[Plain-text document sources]
□ □ □ □ □ □ □
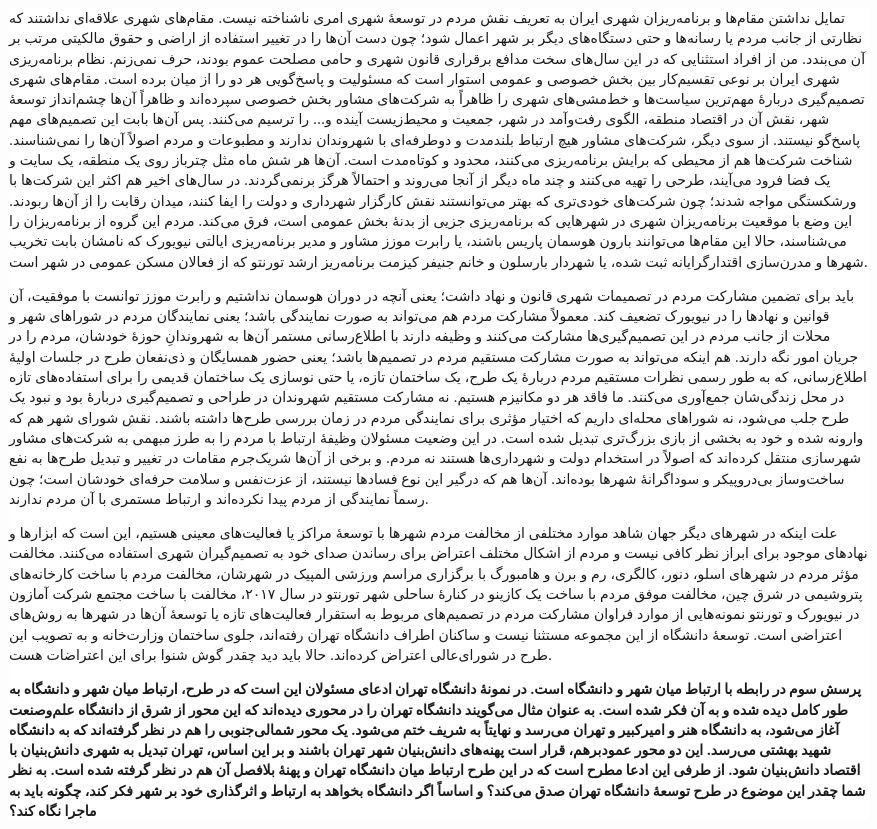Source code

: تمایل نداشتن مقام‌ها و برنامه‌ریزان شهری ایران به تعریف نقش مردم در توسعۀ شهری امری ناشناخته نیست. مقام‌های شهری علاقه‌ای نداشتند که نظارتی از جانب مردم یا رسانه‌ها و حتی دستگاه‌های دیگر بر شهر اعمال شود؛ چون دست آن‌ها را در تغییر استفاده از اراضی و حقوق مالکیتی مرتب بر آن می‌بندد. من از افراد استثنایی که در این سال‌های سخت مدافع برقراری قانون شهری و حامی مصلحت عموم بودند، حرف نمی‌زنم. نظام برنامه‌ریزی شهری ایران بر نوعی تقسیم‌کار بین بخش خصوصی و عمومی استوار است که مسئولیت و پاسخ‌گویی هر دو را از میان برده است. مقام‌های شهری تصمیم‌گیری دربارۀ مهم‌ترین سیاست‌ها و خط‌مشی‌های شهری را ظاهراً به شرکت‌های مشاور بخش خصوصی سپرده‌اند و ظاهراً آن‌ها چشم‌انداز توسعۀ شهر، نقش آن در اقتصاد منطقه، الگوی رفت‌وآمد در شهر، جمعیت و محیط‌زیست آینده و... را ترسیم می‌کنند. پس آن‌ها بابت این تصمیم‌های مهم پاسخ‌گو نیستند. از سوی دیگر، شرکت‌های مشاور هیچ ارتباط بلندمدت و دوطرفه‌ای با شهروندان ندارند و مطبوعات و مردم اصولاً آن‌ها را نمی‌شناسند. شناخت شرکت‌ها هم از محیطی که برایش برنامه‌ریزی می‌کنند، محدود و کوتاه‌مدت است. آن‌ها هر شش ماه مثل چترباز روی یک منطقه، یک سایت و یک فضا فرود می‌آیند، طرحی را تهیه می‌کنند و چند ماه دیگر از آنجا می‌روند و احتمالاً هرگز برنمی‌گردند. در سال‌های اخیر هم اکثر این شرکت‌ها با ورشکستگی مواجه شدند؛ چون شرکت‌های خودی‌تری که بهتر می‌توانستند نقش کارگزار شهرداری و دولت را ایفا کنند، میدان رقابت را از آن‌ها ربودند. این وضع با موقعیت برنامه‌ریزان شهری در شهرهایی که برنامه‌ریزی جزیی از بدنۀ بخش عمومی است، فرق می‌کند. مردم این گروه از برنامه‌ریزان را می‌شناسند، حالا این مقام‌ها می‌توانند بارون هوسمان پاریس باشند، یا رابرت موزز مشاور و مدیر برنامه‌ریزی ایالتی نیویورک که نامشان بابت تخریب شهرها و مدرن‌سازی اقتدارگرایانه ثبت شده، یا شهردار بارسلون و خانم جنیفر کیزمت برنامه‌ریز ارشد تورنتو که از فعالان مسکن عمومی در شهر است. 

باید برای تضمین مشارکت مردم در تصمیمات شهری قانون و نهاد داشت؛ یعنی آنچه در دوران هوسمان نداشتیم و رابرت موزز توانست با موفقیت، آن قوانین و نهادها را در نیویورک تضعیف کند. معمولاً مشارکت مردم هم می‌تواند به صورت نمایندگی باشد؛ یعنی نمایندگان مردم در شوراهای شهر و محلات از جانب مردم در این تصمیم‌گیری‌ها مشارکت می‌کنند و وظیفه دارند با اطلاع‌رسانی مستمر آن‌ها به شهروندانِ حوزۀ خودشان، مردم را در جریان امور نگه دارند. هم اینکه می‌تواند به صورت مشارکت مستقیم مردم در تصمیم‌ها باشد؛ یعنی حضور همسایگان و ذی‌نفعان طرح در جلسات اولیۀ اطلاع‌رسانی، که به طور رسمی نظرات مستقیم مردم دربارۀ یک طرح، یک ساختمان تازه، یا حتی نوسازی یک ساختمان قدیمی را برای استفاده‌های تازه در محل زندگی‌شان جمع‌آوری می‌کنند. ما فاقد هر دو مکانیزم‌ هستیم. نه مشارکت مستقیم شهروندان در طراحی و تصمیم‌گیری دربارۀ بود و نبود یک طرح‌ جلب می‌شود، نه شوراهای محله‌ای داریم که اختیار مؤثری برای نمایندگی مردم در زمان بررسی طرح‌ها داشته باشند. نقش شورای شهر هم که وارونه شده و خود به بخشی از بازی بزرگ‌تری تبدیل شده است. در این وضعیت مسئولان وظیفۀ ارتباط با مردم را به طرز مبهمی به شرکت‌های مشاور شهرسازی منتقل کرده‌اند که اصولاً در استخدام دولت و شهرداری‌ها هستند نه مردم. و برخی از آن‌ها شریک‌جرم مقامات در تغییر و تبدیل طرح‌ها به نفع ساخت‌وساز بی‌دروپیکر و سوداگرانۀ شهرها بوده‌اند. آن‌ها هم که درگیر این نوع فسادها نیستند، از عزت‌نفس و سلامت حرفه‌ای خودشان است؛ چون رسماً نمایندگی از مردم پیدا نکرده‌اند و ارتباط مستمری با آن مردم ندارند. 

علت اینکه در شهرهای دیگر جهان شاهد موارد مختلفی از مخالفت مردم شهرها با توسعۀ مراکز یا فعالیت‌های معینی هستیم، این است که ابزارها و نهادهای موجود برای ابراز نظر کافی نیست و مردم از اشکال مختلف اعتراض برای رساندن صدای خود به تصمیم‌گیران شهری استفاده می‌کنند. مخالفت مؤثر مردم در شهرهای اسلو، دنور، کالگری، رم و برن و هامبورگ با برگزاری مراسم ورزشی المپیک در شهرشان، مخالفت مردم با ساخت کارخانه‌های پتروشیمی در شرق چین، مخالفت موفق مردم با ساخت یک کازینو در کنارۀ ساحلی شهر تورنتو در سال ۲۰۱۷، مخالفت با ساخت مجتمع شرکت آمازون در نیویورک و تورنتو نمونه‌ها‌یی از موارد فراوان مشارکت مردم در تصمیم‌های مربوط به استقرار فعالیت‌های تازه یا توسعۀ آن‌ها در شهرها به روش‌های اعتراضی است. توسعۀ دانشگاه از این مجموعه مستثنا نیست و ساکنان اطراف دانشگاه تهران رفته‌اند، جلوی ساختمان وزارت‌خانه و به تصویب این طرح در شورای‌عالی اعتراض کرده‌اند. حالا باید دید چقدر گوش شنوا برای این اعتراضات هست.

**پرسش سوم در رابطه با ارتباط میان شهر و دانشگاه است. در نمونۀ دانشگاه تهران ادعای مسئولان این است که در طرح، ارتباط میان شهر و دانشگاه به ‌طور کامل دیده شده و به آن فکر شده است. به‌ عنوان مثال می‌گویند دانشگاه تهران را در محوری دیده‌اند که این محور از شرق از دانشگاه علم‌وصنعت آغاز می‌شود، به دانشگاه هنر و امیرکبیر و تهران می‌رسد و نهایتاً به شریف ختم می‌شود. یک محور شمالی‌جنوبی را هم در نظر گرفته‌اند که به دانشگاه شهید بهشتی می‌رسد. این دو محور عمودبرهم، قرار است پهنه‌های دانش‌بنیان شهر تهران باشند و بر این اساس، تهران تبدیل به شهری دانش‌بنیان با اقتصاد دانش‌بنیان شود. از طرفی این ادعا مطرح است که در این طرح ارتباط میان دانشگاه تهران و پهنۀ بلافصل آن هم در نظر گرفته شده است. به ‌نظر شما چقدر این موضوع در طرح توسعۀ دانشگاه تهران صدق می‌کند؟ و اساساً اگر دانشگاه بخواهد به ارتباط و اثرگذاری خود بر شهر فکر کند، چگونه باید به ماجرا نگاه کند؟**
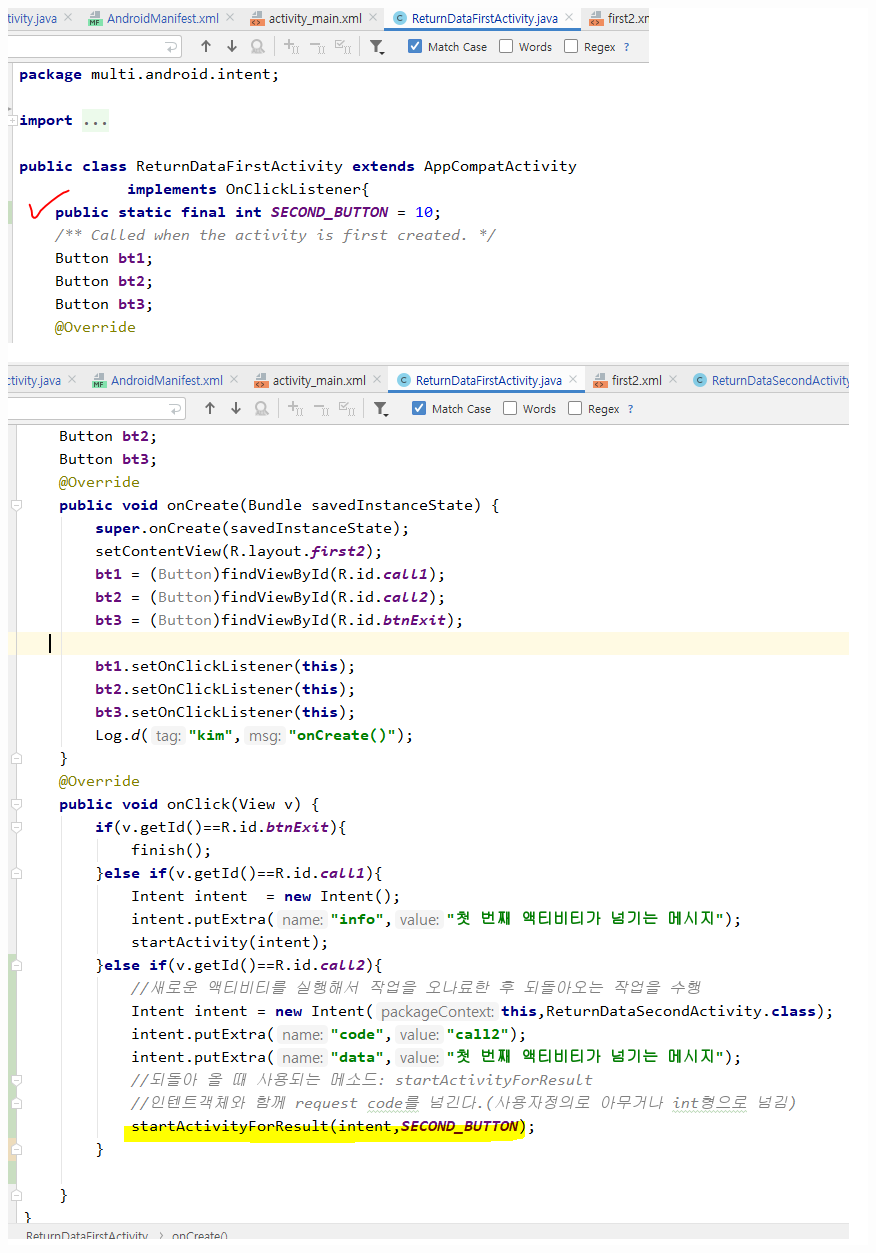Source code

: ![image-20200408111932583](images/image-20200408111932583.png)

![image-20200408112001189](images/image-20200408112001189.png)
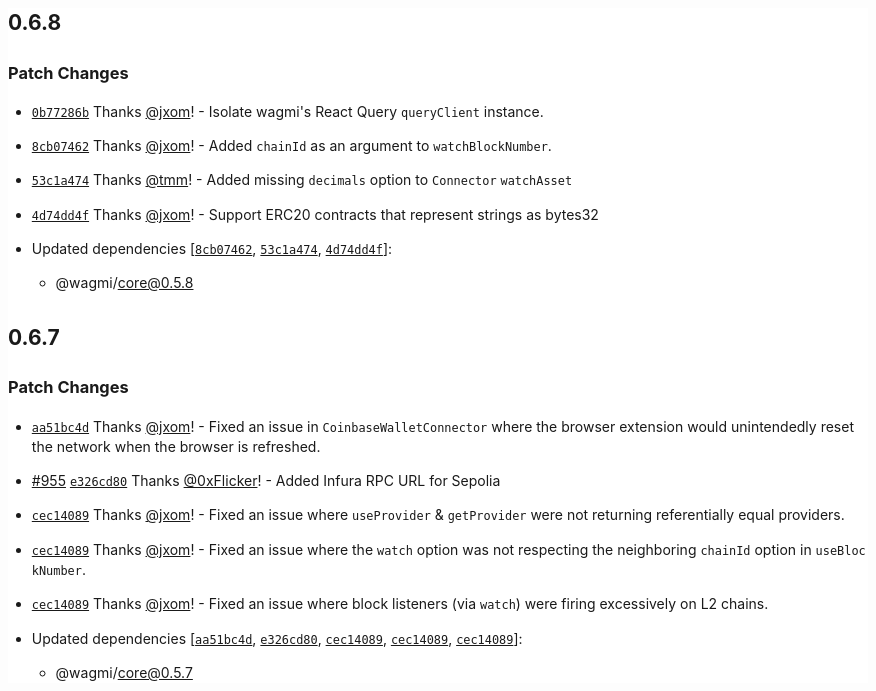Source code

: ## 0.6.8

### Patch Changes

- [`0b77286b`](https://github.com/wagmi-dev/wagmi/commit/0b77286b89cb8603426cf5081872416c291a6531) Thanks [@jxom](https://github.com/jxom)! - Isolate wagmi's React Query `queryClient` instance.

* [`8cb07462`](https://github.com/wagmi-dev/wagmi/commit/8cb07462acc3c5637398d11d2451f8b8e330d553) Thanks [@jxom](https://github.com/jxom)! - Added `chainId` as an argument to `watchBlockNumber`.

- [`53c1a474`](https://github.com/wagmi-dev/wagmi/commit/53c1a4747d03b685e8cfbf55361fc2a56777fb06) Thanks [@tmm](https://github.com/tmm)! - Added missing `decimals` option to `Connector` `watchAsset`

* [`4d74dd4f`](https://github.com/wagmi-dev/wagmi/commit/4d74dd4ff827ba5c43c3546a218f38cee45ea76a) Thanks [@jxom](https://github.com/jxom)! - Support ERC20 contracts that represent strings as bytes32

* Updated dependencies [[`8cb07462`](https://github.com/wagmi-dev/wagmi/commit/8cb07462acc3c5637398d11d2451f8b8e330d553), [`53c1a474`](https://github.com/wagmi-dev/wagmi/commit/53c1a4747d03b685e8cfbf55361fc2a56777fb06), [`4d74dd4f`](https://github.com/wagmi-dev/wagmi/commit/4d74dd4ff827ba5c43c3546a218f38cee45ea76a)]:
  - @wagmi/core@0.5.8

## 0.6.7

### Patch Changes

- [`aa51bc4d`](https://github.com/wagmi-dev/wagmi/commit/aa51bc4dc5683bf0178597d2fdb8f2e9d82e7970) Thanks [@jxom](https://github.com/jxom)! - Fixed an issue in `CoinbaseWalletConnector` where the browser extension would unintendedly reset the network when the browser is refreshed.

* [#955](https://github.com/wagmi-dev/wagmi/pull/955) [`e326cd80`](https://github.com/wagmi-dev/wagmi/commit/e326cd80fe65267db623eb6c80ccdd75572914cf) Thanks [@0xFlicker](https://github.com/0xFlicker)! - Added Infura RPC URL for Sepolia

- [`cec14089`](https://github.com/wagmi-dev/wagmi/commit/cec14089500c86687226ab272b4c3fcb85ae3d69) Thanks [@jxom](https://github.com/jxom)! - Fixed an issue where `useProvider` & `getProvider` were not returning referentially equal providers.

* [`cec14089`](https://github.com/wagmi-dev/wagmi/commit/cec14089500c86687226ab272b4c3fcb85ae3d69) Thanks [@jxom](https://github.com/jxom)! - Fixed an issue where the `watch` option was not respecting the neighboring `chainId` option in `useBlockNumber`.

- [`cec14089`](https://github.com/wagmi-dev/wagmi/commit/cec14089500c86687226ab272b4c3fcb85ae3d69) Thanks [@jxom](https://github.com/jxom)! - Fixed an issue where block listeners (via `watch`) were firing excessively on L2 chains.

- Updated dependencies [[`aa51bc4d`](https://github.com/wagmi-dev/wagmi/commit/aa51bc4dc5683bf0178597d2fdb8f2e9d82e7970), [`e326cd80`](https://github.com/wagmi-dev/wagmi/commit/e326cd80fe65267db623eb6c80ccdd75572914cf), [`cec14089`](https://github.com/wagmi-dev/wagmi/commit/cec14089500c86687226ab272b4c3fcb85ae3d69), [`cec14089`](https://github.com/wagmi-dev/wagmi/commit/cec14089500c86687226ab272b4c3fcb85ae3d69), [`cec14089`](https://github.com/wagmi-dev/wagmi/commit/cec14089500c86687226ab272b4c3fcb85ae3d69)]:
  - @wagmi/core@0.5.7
□ □ □ □ □ □ □
## What you need to do
Count the lines in the rows above that contain the string "were", treating uppercase and lowercase as different. Reply with the number only.

## Expected answer
2